Guest Lecturer's slides:

Video podcasts:
Week XIV: Cyberculture[?]

Guest Lecturer: Jude Yew

Major Topics:
  • Is "cyberculture" different any more from "the real world"?
  • The interpenetration of the virtual and the real in the third phase of the Web : proximate sociability
  • Individualism and sociability in the cyber world
  • The eclipse of the "good hacker"
  • The imaged and imagined body: intimacy in the virtual world(?)
  • Social networks as infrastructures for viral marketing; is it all about business?
  • A new world of user-generated content; p2p democracy/socialism?
Assigned Readings:
  • Mizuko ("Mimi") Ito is an emerging star in the world of networked sociability; here is the Introduction to a volume she edited with Daisuke Okabe and Misa Matsuda, Personal, Portable, and Pedestrian: Mobile Phones in Japanese Life (MIT Press, 2005), 1-15.
  • An interesting piece by legal scholar Cass Sunstein on how the personalization of commerce in the electronic environment threatens to reinforce centrifugal tendencies in our civic culture, turning citizens into [narcissistic] consumers.
  • In this week's swamp of cyber-skepticist material, here's a somewhat-dated piece by Joyce Cohen that I find fascinating: we think of computing as an activity that raises the bar for precision, but as I've argued in my own work, humans seem to love ambiguity--it's the dynamic of the unsaid and suggestive--and email systems seem to serve our goals of "ambiguation" quite nicely, thank you.
  • You are probably more familiar with the myriad different "social networking" sites, but we invite you to visit and think about Friendster, facebook, and MySpace. Here's a piece by Teresa Riordan on how social networks can be leveraged (insidiously, I believe) to pursue viral marketing. If you're feeling bold, you might want to google for sites that offer sexual intimacy without guilt.
  • In a very important debate opened up 15 or more years ago by Donna Haraway, many of us debated whether the emergence of cyborgs--post-human syntheses of our own wetware and IT--signalled a profound redefinition of gender. Deborah Tannen was never convinced, and this article by Anne Eisenberg shows how humans cannot shake gendered ways of communication. You'll probably conclude the same after surfing the sites noted above.
Recommended Readings:
  • The Web obviously offers many opportunities for bottom-up, alternative-culture creativity; one of my favorite examples is the Wooster Collective; another is YellowArrow (linking place to cyberspace in a massive tagging scavenger-hunt), and of course, YouTube.

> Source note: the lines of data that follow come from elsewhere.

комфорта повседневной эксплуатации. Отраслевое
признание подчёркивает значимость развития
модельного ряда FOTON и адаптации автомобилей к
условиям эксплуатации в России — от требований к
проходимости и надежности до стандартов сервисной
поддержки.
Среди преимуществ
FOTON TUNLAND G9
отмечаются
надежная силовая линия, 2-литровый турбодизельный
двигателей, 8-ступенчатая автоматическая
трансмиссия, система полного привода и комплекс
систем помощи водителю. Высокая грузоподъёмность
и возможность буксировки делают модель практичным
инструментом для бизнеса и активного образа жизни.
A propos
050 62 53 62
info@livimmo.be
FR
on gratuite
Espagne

  • This is a long, but fascinating piece on the ways that identities and sources of knowledge can be profoundly redefined in cyberspace; specifically, this piece addresses the exploits of a 15-year-old "lawyer" on the Net, and how rating/reputation systems helped to invent him.
  • Bill Joy, one of the founders of Sun Microsystems, and now a genuine IT futurist and guru, wrote a seminal, yet disturbing piece on the dystopian implications of emerging knowledge-generating systems, "Why the Future Doesn't Need Us." Ted Kaczynski meets Ray Kurzweil in this pre-911 piece; Al Qaeda's invisible presence is almost palpable here.

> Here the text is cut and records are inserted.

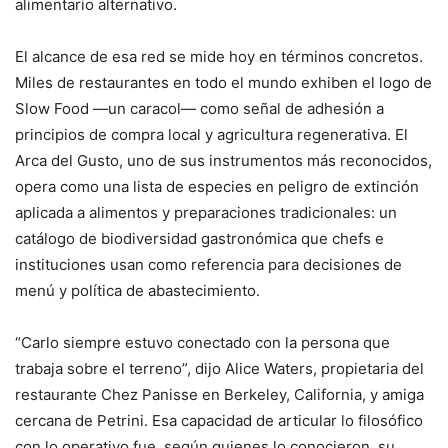
alimentario alternativo.
El alcance de esa red se mide hoy en términos concretos.
Miles de restaurantes en todo el mundo exhiben el logo de
Slow Food —un caracol— como señal de adhesión a
principios de compra local y agricultura regenerativa. El
Arca del Gusto, uno de sus instrumentos más reconocidos,
opera como una lista de especies en peligro de extinción
aplicada a alimentos y preparaciones tradicionales: un
catálogo de biodiversidad gastronómica que chefs e
instituciones usan como referencia para decisiones de
menú y política de abastecimiento.
“Carlo siempre estuvo conectado con la persona que
trabaja sobre el terreno”, dijo Alice Waters, propietaria del
restaurante Chez Panisse en Berkeley, California, y amiga
cercana de Petrini. Esa capacidad de articular lo filosófico
con lo operativo fue, según quienes lo conocieron, su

  • Just what America needs in its quest for romanticizing the hacker, a biography of Captain Crunch, the famed creator of the black box; written by the Times' John Markoff, who seems to be trying to heal wounds he opened by attacking Kevin Mitnik in print.
  • If I may beg your patience here for another nifty piece, a wonderful commentary about the twilight of the geek facing the onrush of libertarianism; I guess the hippies have now been replaced by the MBAs… Not a surprise, given that "do your own thing" got replaced by "I got mine" in the 1980s.
  • Though perhaps a bit dated, this piece, "Cyberselfish," by Paula Barsook, bemoans the hyper-individualistic character of cyberculture, a world where narcissistic self-fulfillment and dog-eat-dog pursuit of personal goals, helps to annihilate any remaininng shread of community spirit. It's a pretty arch piece, and good fodder for thought, even moreso if you disagree with it.
  • Just perfect for increasing our paranoia about terrorists, here's an important piece on information warfare. It's cruder than, say, viral marketing (a strategy used by marketers to conquer consumers), but far more insidious and dangerous.
  • One of the great pundits of the late 20th century Amatai Etizioni, lays out the positive prospects for building a satisfying global cyberculture.